YOUR TASK
Report, in full, each line of the material below in which the string "down" occurs.

DATA EXTRACT
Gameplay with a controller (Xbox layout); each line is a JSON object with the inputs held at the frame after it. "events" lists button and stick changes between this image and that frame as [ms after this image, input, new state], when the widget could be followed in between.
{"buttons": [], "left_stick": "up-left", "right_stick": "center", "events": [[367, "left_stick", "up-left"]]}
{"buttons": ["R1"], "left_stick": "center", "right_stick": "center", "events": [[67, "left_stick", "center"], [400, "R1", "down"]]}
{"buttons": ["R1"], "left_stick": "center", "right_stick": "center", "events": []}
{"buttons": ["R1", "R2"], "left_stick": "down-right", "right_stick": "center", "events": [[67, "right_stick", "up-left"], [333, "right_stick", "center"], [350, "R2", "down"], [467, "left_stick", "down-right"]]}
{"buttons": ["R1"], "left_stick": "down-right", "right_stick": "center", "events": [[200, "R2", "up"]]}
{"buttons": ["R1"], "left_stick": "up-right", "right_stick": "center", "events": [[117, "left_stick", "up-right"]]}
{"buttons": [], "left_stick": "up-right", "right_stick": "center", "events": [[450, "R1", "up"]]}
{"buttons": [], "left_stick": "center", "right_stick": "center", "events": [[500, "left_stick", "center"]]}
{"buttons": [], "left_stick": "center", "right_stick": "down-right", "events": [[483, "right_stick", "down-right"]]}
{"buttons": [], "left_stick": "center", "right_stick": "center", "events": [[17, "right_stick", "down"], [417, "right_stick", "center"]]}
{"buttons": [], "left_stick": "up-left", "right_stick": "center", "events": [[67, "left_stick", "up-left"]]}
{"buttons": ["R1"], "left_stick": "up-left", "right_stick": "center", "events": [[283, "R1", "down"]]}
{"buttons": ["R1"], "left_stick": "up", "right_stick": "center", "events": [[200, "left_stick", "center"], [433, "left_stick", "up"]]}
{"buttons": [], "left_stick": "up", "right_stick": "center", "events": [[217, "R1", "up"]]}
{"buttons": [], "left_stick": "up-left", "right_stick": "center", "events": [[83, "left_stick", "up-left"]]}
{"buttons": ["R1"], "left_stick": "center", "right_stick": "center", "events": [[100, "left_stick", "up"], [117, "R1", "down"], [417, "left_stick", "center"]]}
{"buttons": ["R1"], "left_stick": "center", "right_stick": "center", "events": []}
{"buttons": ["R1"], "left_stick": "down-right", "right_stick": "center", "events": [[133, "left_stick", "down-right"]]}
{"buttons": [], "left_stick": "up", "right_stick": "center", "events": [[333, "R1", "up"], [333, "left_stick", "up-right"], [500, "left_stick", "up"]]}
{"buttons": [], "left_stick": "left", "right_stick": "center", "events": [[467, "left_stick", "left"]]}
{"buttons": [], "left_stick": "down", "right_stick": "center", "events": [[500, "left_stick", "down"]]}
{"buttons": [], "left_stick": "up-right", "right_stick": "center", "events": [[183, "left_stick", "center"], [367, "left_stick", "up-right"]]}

EXPECTED ANSWER
{"buttons": ["R1"], "left_stick": "center", "right_stick": "center", "events": [[67, "left_stick", "center"], [400, "R1", "down"]]}
{"buttons": ["R1", "R2"], "left_stick": "down-right", "right_stick": "center", "events": [[67, "right_stick", "up-left"], [333, "right_stick", "center"], [350, "R2", "down"], [467, "left_stick", "down-right"]]}
{"buttons": ["R1"], "left_stick": "down-right", "right_stick": "center", "events": [[200, "R2", "up"]]}
{"buttons": [], "left_stick": "center", "right_stick": "down-right", "events": [[483, "right_stick", "down-right"]]}
{"buttons": [], "left_stick": "center", "right_stick": "center", "events": [[17, "right_stick", "down"], [417, "right_stick", "center"]]}
{"buttons": ["R1"], "left_stick": "up-left", "right_stick": "center", "events": [[283, "R1", "down"]]}
{"buttons": ["R1"], "left_stick": "center", "right_stick": "center", "events": [[100, "left_stick", "up"], [117, "R1", "down"], [417, "left_stick", "center"]]}
{"buttons": ["R1"], "left_stick": "down-right", "right_stick": "center", "events": [[133, "left_stick", "down-right"]]}
{"buttons": [], "left_stick": "down", "right_stick": "center", "events": [[500, "left_stick", "down"]]}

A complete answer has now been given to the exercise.